Nature 544, 7650 doi: 10.1038/nature22061

ガラスは、断熱性と電気絶縁性に加えて、比類なき光透過性、そして突出した機械的耐性、耐薬品性および耐熱性を示すことが主な理由となり、科学研究、産業界および社会で最も重要な高性能材料の1つとして使われている。しかし、ガラス(特に溶融シリカガラスなどの高純度ガラス)は成形しにくいことでよく知られており、巨視的な物体については高温の溶融工程と鋳造工程が、微視的な形状については有害化学物質が必要である。

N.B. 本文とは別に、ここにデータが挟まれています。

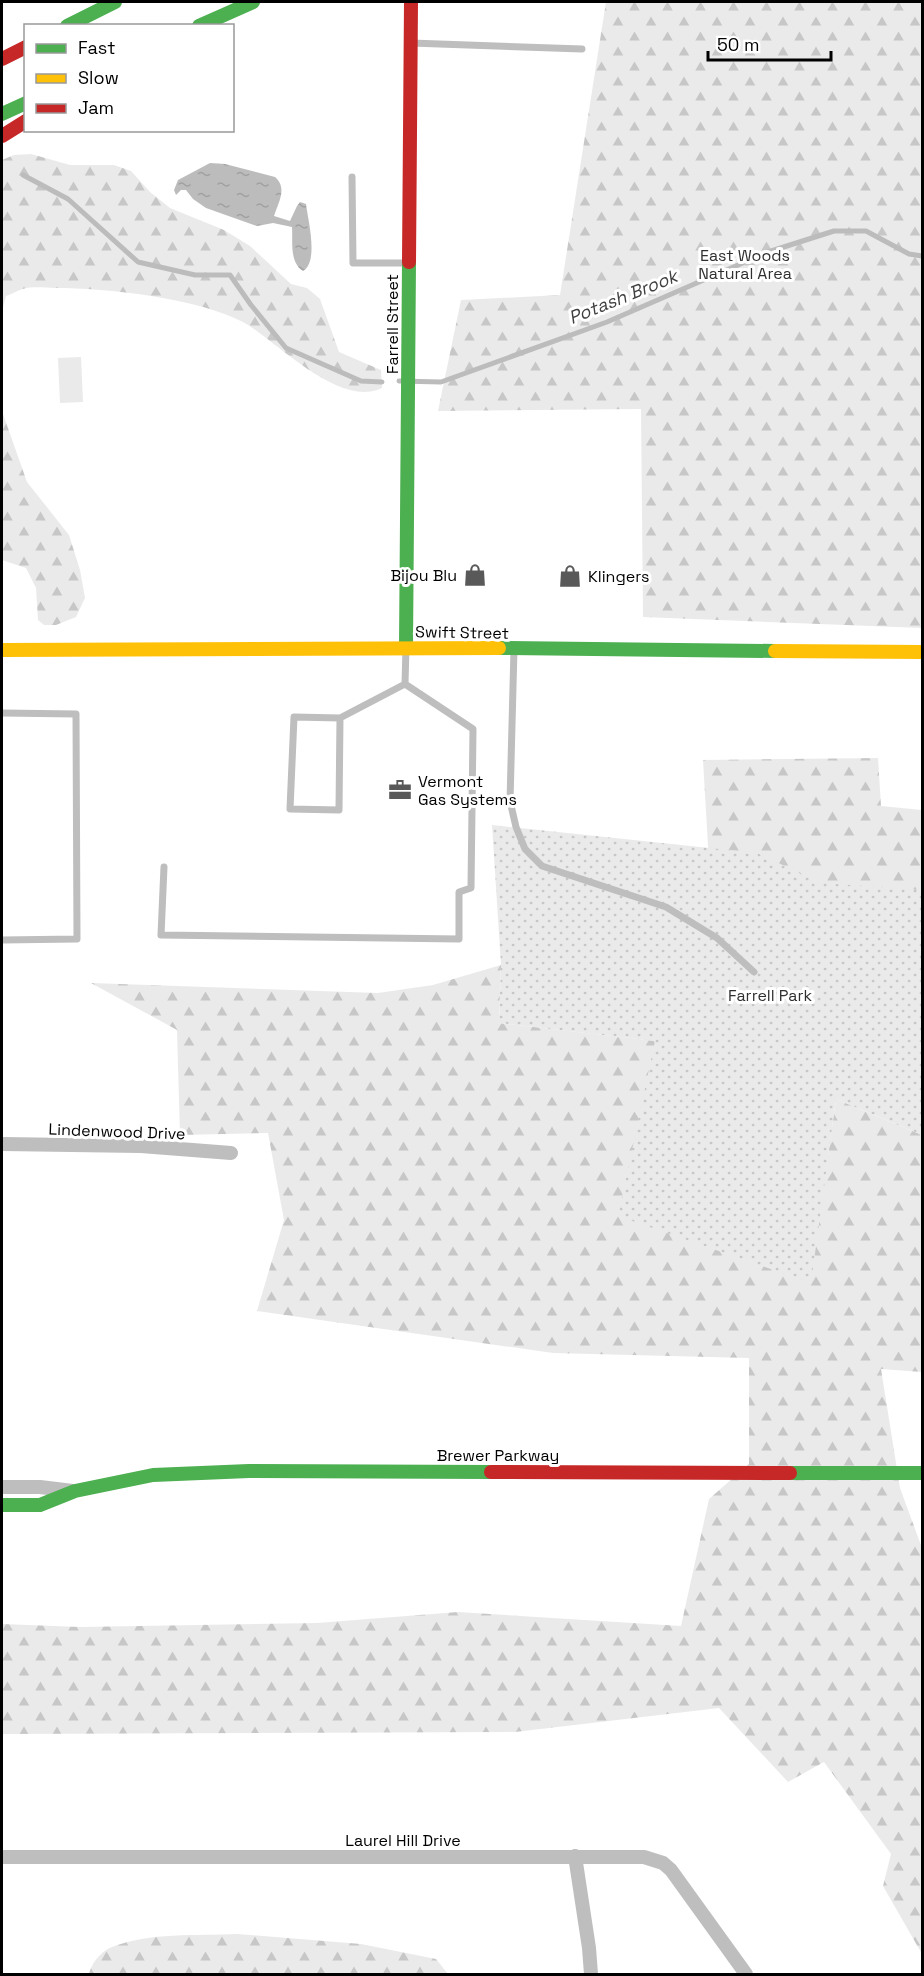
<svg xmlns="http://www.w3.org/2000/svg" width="924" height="1976" font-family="'Space Grotesk',sans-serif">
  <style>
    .grass { fill: #eaeaea }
    .forest { fill: url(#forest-firs) }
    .park { fill: url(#park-dots) }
    .water { fill: url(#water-ripples) }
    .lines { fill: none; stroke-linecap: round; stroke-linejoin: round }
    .stream { stroke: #bcbcbc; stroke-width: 5 }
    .lane { stroke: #bebebe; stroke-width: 7 }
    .street { stroke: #bebebe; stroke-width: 14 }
    .fast { stroke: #4caf50; stroke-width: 14 }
    .slow { stroke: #ffc107; stroke-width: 14 }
    .jam { stroke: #c62828; stroke-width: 14 }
    .labels { text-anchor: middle; stroke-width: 6; stroke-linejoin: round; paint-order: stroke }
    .park-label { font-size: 16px; fill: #2f2f2f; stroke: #fff }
    .street-label { font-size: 16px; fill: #000; stroke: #fff }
    .poi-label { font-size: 16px; fill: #000; stroke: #fff; text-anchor: start }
    .water-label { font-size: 18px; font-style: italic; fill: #404040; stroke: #fff }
  </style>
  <defs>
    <pattern id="forest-firs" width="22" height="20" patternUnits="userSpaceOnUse" patternTransform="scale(1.5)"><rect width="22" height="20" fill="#eaeaea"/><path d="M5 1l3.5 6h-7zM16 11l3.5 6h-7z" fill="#c7c7c7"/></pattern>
    <pattern id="park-dots" width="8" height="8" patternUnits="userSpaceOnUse" patternTransform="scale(1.5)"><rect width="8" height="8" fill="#eaeaea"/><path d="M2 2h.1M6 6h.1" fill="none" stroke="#c7c7c7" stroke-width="1.8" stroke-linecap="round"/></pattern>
    <pattern id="water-ripples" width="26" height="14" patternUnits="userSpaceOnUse" patternTransform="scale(1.5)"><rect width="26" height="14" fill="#bcbcbc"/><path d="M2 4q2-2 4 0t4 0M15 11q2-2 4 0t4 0" fill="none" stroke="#a0a0a0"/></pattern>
  </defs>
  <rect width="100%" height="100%" fill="#fff"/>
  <path class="grass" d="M81,357L83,402L60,403L58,358Z"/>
  <path class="forest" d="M606,2H922V628L643,617L641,409L438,411L461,300L560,295Z
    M31,154L70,165H114L131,171L150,192L170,208L224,230L250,246L291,284L307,288L320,299L339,352L381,370L382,388C339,409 277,341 243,322C197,298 107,288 55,288C45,288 33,286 23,289C18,290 12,294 6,296L2,311V160L14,155Z
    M2,359L3,414L27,482L69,535L80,570L85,598L76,617L56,625H44L38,620L36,588L26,568L2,560Z
    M878,758L881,806L922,810V1014L712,914L703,760Z
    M501,965L499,1023L656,1041L810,1283L836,1099L922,1135V1372L881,1369L900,1488L922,1548V1954L883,1886L891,1854L824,1762L788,1782L719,1708L515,1732L2,1734V1624L80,1627L317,1623L458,1612L681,1626L709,1499L749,1464V1358L553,1353L257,1311L284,1220L268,1133L180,1135L177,1030L91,983L378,993L433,985Z
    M237,1934L361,1944L436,1959L448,1974H89C91,1964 101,1951 112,1947C150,1932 196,1936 237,1934Z"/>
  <path class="park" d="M492,825L757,853L821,883L922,890V1135L836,1099L811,1283L618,1216L655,1041L499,1023L501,965Z"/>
  <path class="water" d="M210,163L225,164L275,177C288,188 278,203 274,216L290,221L297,206L300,202L306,204C308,220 319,262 303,271C289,262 293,241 292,227L273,223L257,226L206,208L193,199L186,190H181L176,195L174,190L178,180Z"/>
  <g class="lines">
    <path class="stream" d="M23,175L68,199L138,262L195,275H230L251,305L286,348L361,381L382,382
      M399,381L441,382L607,322L768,252L834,231H866L909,254L922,256"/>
    <path class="lane" d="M411,43L582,49
      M352,177L353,263H408
      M514,649L510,801L516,827L525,849L542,866L666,907L717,938L754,972
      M2,713L76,714L77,939L2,940
      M340,718L339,810L290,809L294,717L340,718L405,684L406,647
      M164,867L161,935L459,939V892L471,888L473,729L405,684"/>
    <path class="street" d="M2,1144L141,1146L231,1153
      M2,1487H40L73,1491
      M575,1856L589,1948L591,1974
      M2,1857H644L663,1863L671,1870L746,1974"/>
    <path class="fast" d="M67,26L115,2
      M199,26L253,2
      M2,114L26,103
      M406,647L409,262
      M499,648L775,651
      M790,1473H922
      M2,1505H40L75,1491L153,1475L249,1471L491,1472"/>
    <path class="slow" d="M2,650L499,648
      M775,651L922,652"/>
    <path class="jam" d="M2,59L26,47
      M2,136L26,121
      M409,262L411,2
      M491,1472L790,1473"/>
  </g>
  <defs>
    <g id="shop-bare" transform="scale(1.8)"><path d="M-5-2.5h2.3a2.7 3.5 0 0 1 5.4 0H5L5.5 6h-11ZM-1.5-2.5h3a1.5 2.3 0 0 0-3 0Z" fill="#595959" stroke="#fff" stroke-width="2.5" paint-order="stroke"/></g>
    <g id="office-bare" transform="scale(1.8)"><path d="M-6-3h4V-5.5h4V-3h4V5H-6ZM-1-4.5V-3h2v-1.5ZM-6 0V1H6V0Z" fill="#595959" stroke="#fff" stroke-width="2.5" paint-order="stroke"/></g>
  </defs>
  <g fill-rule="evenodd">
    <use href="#shop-bare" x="475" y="575"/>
    <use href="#shop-bare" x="570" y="576"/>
    <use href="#office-bare" x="400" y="790"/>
  </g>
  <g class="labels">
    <g class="park-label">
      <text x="745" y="261">East Woods<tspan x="745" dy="18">Natural Area</tspan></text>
      <text x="770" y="1001">Farrell Park</text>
    </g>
    <g class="street-label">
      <text transform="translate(392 324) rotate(-90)" y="6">Farrell Street</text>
      <text transform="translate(462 632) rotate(1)" y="6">Swift Street</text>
      <text transform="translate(117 1131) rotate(2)" y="6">Lindenwood Drive</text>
      <text x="498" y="1461">Brewer Parkway</text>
      <text x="403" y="1846">Laurel Hill Drive</text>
    </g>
    <g class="poi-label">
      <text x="457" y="581" text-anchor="end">Bijou Blu</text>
      <text x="588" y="582">Klingers</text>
      <text x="418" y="787">Vermont<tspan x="418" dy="18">Gas Systems</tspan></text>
    </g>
    <g class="water-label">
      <text transform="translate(623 297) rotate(-22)" y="6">Potash Brook</text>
    </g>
  </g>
  <rect width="924" height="1976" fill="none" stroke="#000000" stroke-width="6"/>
  <rect x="24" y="24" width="210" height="108" fill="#ffffff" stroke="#999999" stroke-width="1.5"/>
  <rect x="36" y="44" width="30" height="9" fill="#4caf50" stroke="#999999" stroke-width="1.5"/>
  <text x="78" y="54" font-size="18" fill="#000000">Fast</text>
  <rect x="36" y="74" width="30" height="9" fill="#ffc107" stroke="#999999" stroke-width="1.5"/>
  <text x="78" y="84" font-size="18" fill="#000000">Slow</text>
  <rect x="36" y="104" width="30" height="9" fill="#c62828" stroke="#999999" stroke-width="1.5"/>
  <text x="78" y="114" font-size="18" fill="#000000">Jam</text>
  <path d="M708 51v9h123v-9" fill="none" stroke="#000000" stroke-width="3"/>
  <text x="717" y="51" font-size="18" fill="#000000" stroke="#ffffff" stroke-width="4.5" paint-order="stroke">50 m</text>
</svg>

こうした欠点ゆえに、ガラスには三次元(3D)印刷などの現代的な製造技術は適用できていない。今回我々は、鋳造用ナノコンポジットを用いて、解像度が数十マイクロメートルの透明溶融シリカガラス部品を、ステレオリソグラフィー3Dプリンターで作り出した。この工程では、光硬化性シリカナノコンポジットを用い、このナノコンポジットを3D印刷し、熱処理によって高品質溶融シリカガラスに変化させる。印刷された溶融シリカガラスは、非多孔性で、市販の溶融シリカガラスの光透過性を示し、粗さ数ナノメートルの滑らかな表面を有する。また、金属塩を添加することによって、着色ガラスを作り出すことができる。今回の研究によって、3D印刷用の材料の選択肢が広がり、産業界と学術界の両方における多くの用途向けに、溶融シリカガラスで任意の巨視的構造体や微視的構造体を形成できるようになる。